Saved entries
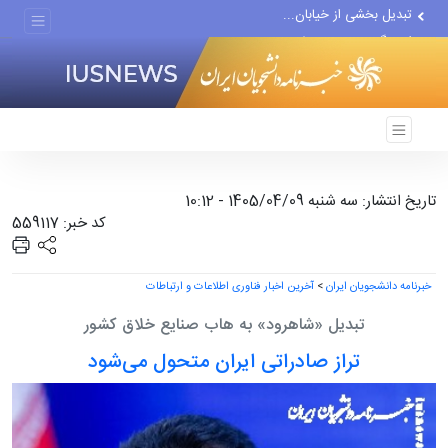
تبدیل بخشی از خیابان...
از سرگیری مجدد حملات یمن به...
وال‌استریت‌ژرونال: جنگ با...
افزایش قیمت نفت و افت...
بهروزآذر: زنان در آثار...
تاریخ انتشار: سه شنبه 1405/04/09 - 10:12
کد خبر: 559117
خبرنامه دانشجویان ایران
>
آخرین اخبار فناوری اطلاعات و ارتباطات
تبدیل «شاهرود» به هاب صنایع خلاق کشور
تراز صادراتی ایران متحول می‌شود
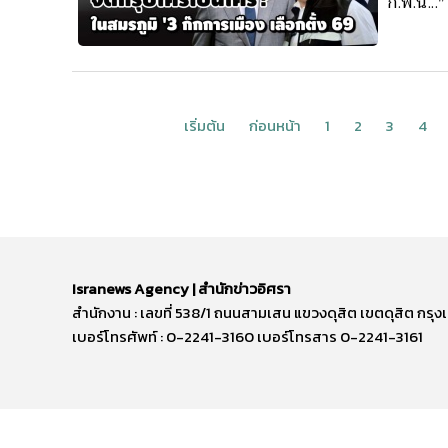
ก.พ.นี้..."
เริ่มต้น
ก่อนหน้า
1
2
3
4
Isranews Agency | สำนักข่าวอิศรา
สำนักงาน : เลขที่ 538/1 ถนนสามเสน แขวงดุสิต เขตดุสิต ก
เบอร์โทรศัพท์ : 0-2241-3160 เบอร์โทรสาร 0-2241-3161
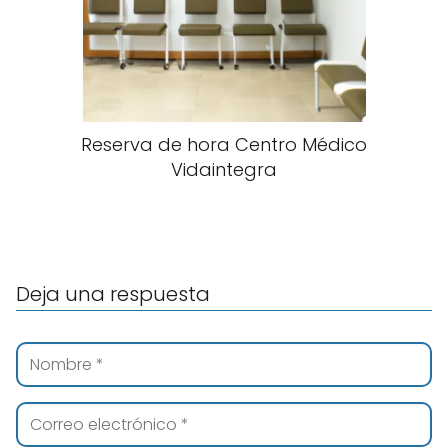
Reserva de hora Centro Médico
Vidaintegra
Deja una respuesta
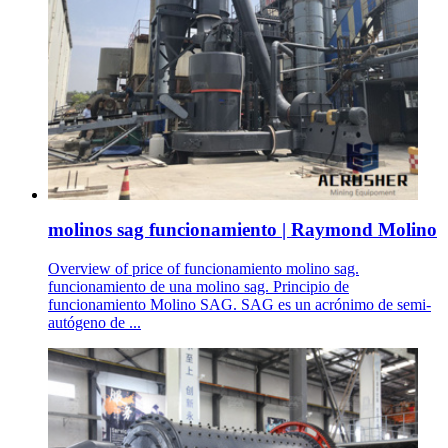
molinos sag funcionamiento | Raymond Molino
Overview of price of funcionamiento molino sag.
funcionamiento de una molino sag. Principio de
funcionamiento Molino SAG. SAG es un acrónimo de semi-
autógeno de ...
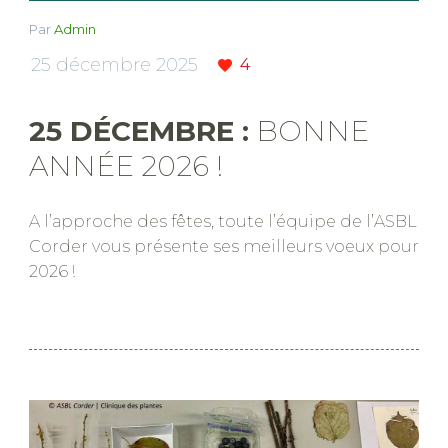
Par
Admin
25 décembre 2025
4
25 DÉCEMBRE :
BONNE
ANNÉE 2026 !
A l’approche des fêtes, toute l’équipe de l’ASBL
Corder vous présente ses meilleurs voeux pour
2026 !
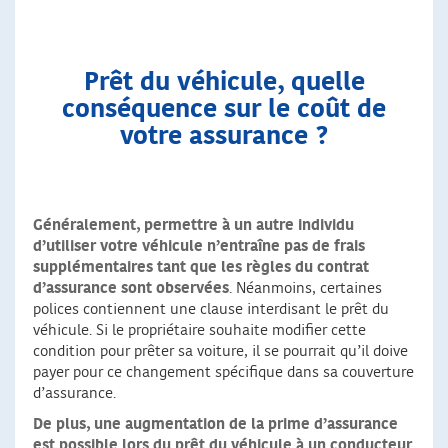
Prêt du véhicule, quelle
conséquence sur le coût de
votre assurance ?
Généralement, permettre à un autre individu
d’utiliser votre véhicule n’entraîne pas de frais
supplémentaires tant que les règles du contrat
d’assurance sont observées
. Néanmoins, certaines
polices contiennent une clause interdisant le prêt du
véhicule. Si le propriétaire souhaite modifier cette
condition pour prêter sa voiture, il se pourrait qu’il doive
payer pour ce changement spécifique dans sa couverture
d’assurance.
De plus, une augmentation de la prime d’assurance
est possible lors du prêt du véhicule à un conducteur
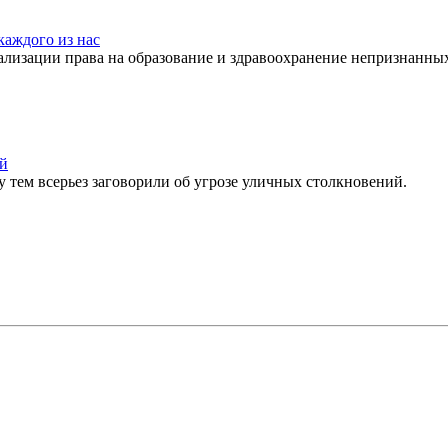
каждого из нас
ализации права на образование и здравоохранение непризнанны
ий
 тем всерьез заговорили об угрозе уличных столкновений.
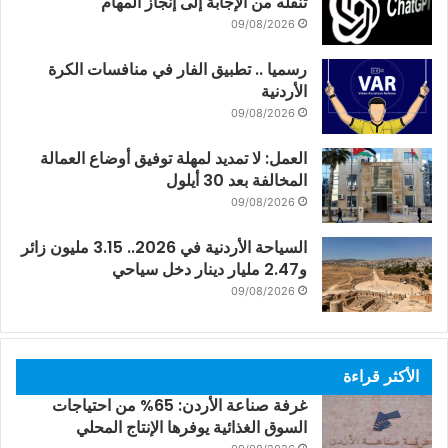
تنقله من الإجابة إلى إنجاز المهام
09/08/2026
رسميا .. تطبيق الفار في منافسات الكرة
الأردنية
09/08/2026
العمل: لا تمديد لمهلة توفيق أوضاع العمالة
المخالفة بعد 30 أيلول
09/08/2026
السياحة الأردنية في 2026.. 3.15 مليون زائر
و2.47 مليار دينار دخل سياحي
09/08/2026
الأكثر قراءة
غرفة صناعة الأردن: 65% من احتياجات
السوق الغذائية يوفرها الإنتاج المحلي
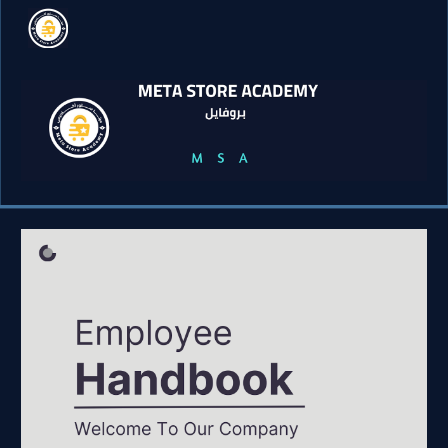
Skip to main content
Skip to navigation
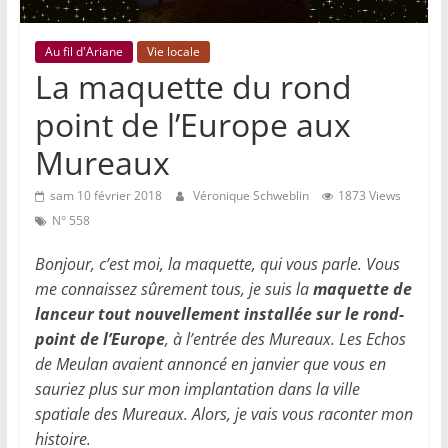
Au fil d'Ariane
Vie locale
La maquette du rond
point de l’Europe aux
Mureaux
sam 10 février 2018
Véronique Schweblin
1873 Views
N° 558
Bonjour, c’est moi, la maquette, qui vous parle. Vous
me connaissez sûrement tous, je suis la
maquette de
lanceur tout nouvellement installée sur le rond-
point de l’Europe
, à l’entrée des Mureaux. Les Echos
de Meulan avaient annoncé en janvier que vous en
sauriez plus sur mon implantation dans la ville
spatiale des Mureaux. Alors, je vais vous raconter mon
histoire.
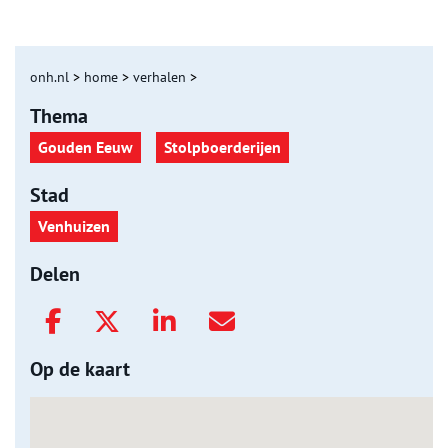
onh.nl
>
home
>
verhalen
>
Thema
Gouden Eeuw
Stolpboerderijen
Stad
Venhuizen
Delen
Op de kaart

*Exercise aim*
Write out every line of text in the data above, word for word and in the same order. Leave out the picture markers.

*Task answer*
تبدیل بخشی از خیابان...
از سرگیری مجدد حملات یمن به...
وال‌استریت‌ژرونال: جنگ با...
افزایش قیمت نفت و افت...
بهروزآذر: زنان در آثار...
تاریخ انتشار: سه شنبه 1405/04/09 - 10:12
کد خبر: 559117
خبرنامه دانشجویان ایران
>
آخرین اخبار فناوری اطلاعات و ارتباطات
تبدیل «شاهرود» به هاب صنایع خلاق کشور
تراز صادراتی ایران متحول می‌شود
ก.พ.นี้..."
เริ่มต้น
ก่อนหน้า
1
2
3
4
Isranews Agency | สำนักข่าวอิศรา
สำนักงาน : เลขที่ 538/1 ถนนสามเสน แขวงดุสิต เขตดุสิต ก
เบอร์โทรศัพท์ : 0-2241-3160 เบอร์โทรสาร 0-2241-3161
Reserva de hora Centro Médico
Vidaintegra
Deja una respuesta
molinos sag funcionamiento | Raymond Molino
Overview of price of funcionamiento molino sag.
funcionamiento de una molino sag. Principio de
funcionamiento Molino SAG. SAG es un acrónimo de semi-
autógeno de ...
Par
Admin
25 décembre 2025
4
25 DÉCEMBRE :
BONNE
ANNÉE 2026 !
A l’approche des fêtes, toute l’équipe de l’ASBL
Corder vous présente ses meilleurs voeux pour
2026 !
Prêt du véhicule, quelle
conséquence sur le coût de
votre assurance ?
Généralement, permettre à un autre individu
d’utiliser votre véhicule n’entraîne pas de frais
supplémentaires tant que les règles du contrat
d’assurance sont observées
. Néanmoins, certaines
polices contiennent une clause interdisant le prêt du
véhicule. Si le propriétaire souhaite modifier cette
condition pour prêter sa voiture, il se pourrait qu’il doive
payer pour ce changement spécifique dans sa couverture
d’assurance.
De plus, une augmentation de la prime d’assurance
est possible lors du prêt du véhicule à un conducteur
каждого из нас
ализации права на образование и здравоохранение непризнанны
ий
 тем всерьез заговорили об угрозе уличных столкновений.
تنقله من الإجابة إلى إنجاز المهام
09/08/2026
رسميا .. تطبيق الفار في منافسات الكرة
الأردنية
09/08/2026
العمل: لا تمديد لمهلة توفيق أوضاع العمالة
المخالفة بعد 30 أيلول
09/08/2026
السياحة الأردنية في 2026.. 3.15 مليون زائر
و2.47 مليار دينار دخل سياحي
09/08/2026
الأكثر قراءة
غرفة صناعة الأردن: 65% من احتياجات
السوق الغذائية يوفرها الإنتاج المحلي
Skip to main content
Skip to navigation
Au fil d'Ariane
Vie locale
La maquette du rond
point de l’Europe aux
Mureaux
sam 10 février 2018
Véronique Schweblin
1873 Views
N° 558
Bonjour, c’est moi, la maquette, qui vous parle. Vous
me connaissez sûrement tous, je suis la
maquette de
lanceur tout nouvellement installée sur le rond-
point de l’Europe
, à l’entrée des Mureaux. Les Echos
de Meulan avaient annoncé en janvier que vous en
sauriez plus sur mon implantation dans la ville
spatiale des Mureaux. Alors, je vais vous raconter mon
histoire.
onh.nl
>
home
>
verhalen
>
Thema
Gouden Eeuw
Stolpboerderijen
Stad
Venhuizen
Delen
Op de kaart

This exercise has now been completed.